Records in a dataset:
BEGIN

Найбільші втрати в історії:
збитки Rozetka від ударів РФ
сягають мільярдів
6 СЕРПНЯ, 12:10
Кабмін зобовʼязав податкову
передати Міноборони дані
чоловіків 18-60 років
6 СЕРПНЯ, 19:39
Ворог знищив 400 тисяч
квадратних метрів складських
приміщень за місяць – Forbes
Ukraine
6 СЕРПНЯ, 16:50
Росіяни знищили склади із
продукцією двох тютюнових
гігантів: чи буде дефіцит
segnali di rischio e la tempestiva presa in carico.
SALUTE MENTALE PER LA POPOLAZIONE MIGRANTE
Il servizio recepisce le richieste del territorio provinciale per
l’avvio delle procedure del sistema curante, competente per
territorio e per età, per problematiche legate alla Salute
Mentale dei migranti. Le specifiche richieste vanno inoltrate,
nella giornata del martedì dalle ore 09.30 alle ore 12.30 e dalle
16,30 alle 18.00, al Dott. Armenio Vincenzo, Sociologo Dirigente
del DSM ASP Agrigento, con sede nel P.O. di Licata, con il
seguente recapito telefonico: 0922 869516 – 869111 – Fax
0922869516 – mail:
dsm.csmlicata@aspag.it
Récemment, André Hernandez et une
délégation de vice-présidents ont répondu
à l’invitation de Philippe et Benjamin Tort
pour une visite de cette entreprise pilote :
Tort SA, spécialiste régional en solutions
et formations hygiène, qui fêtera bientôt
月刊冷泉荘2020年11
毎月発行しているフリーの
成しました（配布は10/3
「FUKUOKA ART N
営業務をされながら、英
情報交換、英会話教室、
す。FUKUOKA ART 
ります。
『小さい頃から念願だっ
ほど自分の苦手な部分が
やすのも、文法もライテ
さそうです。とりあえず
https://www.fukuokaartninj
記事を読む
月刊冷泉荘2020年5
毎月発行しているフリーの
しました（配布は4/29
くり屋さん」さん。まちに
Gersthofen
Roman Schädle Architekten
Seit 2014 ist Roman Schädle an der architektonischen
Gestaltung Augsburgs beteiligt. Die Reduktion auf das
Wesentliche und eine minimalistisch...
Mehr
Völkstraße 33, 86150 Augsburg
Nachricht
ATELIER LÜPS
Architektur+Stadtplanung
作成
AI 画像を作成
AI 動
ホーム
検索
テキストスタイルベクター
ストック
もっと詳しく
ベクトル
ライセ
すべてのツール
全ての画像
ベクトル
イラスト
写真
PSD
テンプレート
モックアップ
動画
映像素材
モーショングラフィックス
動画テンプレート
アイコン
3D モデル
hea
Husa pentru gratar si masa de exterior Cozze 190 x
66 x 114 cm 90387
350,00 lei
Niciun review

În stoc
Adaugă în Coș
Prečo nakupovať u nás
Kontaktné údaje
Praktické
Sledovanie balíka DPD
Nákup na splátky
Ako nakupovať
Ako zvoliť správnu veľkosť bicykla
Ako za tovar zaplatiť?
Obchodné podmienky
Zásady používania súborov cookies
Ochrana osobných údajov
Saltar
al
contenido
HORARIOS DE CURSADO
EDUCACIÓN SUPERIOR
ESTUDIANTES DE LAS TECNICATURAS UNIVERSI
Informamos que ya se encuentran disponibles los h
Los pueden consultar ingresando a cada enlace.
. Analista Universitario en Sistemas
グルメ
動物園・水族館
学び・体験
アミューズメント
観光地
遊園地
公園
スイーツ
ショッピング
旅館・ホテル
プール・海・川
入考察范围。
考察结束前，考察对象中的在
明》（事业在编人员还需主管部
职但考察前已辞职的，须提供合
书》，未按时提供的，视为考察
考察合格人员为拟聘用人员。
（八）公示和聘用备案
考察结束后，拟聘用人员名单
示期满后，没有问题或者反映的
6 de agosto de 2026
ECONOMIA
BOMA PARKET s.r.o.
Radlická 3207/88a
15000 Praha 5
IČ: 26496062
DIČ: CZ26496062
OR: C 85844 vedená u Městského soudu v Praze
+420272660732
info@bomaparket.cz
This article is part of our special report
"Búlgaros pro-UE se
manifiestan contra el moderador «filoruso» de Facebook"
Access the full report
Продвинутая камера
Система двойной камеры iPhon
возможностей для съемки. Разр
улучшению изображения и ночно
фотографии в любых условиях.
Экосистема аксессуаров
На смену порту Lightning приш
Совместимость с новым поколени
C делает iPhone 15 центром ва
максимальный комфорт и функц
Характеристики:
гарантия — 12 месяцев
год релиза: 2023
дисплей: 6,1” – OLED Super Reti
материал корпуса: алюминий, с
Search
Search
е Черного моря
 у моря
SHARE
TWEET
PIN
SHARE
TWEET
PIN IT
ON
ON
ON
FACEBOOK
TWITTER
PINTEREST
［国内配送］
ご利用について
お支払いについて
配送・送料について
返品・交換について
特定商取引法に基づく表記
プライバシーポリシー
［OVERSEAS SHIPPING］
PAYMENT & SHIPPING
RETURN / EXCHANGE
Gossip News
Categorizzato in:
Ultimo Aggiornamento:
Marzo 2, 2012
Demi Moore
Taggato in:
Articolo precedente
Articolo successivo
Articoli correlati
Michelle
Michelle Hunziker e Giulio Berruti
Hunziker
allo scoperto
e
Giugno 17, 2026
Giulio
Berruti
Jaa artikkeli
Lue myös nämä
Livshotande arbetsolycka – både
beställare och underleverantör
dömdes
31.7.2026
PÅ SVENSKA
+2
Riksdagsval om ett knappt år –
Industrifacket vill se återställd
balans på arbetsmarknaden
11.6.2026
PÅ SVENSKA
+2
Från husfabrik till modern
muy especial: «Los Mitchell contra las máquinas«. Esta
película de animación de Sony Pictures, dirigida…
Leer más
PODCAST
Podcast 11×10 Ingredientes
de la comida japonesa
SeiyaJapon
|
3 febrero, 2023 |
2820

END

Your objective:
In the listing, replace "PÅ SVENSKA" with "PÅ FINSKA" and leave every other line unchanged.

Answer box:
Найбільші втрати в історії:
збитки Rozetka від ударів РФ
сягають мільярдів
6 СЕРПНЯ, 12:10
Кабмін зобовʼязав податкову
передати Міноборони дані
чоловіків 18-60 років
6 СЕРПНЯ, 19:39
Ворог знищив 400 тисяч
квадратних метрів складських
приміщень за місяць – Forbes
Ukraine
6 СЕРПНЯ, 16:50
Росіяни знищили склади із
продукцією двох тютюнових
гігантів: чи буде дефіцит
segnali di rischio e la tempestiva presa in carico.
SALUTE MENTALE PER LA POPOLAZIONE MIGRANTE
Il servizio recepisce le richieste del territorio provinciale per
l’avvio delle procedure del sistema curante, competente per
territorio e per età, per problematiche legate alla Salute
Mentale dei migranti. Le specifiche richieste vanno inoltrate,
nella giornata del martedì dalle ore 09.30 alle ore 12.30 e dalle
16,30 alle 18.00, al Dott. Armenio Vincenzo, Sociologo Dirigente
del DSM ASP Agrigento, con sede nel P.O. di Licata, con il
seguente recapito telefonico: 0922 869516 – 869111 – Fax
0922869516 – mail:
dsm.csmlicata@aspag.it
Récemment, André Hernandez et une
délégation de vice-présidents ont répondu
à l’invitation de Philippe et Benjamin Tort
pour une visite de cette entreprise pilote :
Tort SA, spécialiste régional en solutions
et formations hygiène, qui fêtera bientôt
月刊冷泉荘2020年11
毎月発行しているフリーの
成しました（配布は10/3
「FUKUOKA ART N
営業務をされながら、英
情報交換、英会話教室、
す。FUKUOKA ART 
ります。
『小さい頃から念願だっ
ほど自分の苦手な部分が
やすのも、文法もライテ
さそうです。とりあえず
https://www.fukuokaartninj
記事を読む
月刊冷泉荘2020年5
毎月発行しているフリーの
しました（配布は4/29
くり屋さん」さん。まちに
Gersthofen
Roman Schädle Architekten
Seit 2014 ist Roman Schädle an der architektonischen
Gestaltung Augsburgs beteiligt. Die Reduktion auf das
Wesentliche und eine minimalistisch...
Mehr
Völkstraße 33, 86150 Augsburg
Nachricht
ATELIER LÜPS
Architektur+Stadtplanung
作成
AI 画像を作成
AI 動
ホーム
検索
テキストスタイルベクター
ストック
もっと詳しく
ベクトル
ライセ
すべてのツール
全ての画像
ベクトル
イラスト
写真
PSD
テンプレート
モックアップ
動画
映像素材
モーショングラフィックス
動画テンプレート
アイコン
3D モデル
hea
Husa pentru gratar si masa de exterior Cozze 190 x
66 x 114 cm 90387
350,00 lei
Niciun review

În stoc
Adaugă în Coș
Prečo nakupovať u nás
Kontaktné údaje
Praktické
Sledovanie balíka DPD
Nákup na splátky
Ako nakupovať
Ako zvoliť správnu veľkosť bicykla
Ako za tovar zaplatiť?
Obchodné podmienky
Zásady používania súborov cookies
Ochrana osobných údajov
Saltar
al
contenido
HORARIOS DE CURSADO
EDUCACIÓN SUPERIOR
ESTUDIANTES DE LAS TECNICATURAS UNIVERSI
Informamos que ya se encuentran disponibles los h
Los pueden consultar ingresando a cada enlace.
. Analista Universitario en Sistemas
グルメ
動物園・水族館
学び・体験
アミューズメント
観光地
遊園地
公園
スイーツ
ショッピング
旅館・ホテル
プール・海・川
入考察范围。
考察结束前，考察对象中的在
明》（事业在编人员还需主管部
职但考察前已辞职的，须提供合
书》，未按时提供的，视为考察
考察合格人员为拟聘用人员。
（八）公示和聘用备案
考察结束后，拟聘用人员名单
示期满后，没有问题或者反映的
6 de agosto de 2026
ECONOMIA
BOMA PARKET s.r.o.
Radlická 3207/88a
15000 Praha 5
IČ: 26496062
DIČ: CZ26496062
OR: C 85844 vedená u Městského soudu v Praze
+420272660732
info@bomaparket.cz
This article is part of our special report
"Búlgaros pro-UE se
manifiestan contra el moderador «filoruso» de Facebook"
Access the full report
Продвинутая камера
Система двойной камеры iPhon
возможностей для съемки. Разр
улучшению изображения и ночно
фотографии в любых условиях.
Экосистема аксессуаров
На смену порту Lightning приш
Совместимость с новым поколени
C делает iPhone 15 центром ва
максимальный комфорт и функц
Характеристики:
гарантия — 12 месяцев
год релиза: 2023
дисплей: 6,1” – OLED Super Reti
материал корпуса: алюминий, с
Search
Search
е Черного моря
 у моря
SHARE
TWEET
PIN
SHARE
TWEET
PIN IT
ON
ON
ON
FACEBOOK
TWITTER
PINTEREST
［国内配送］
ご利用について
お支払いについて
配送・送料について
返品・交換について
特定商取引法に基づく表記
プライバシーポリシー
［OVERSEAS SHIPPING］
PAYMENT & SHIPPING
RETURN / EXCHANGE
Gossip News
Categorizzato in:
Ultimo Aggiornamento:
Marzo 2, 2012
Demi Moore
Taggato in:
Articolo precedente
Articolo successivo
Articoli correlati
Michelle
Michelle Hunziker e Giulio Berruti
Hunziker
allo scoperto
e
Giugno 17, 2026
Giulio
Berruti
Jaa artikkeli
Lue myös nämä
Livshotande arbetsolycka – både
beställare och underleverantör
dömdes
31.7.2026
PÅ FINSKA
+2
Riksdagsval om ett knappt år –
Industrifacket vill se återställd
balans på arbetsmarknaden
11.6.2026
PÅ FINSKA
+2
Från husfabrik till modern
muy especial: «Los Mitchell contra las máquinas«. Esta
película de animación de Sony Pictures, dirigida…
Leer más
PODCAST
Podcast 11×10 Ingredientes
de la comida japonesa
SeiyaJapon
|
3 febrero, 2023 |
2820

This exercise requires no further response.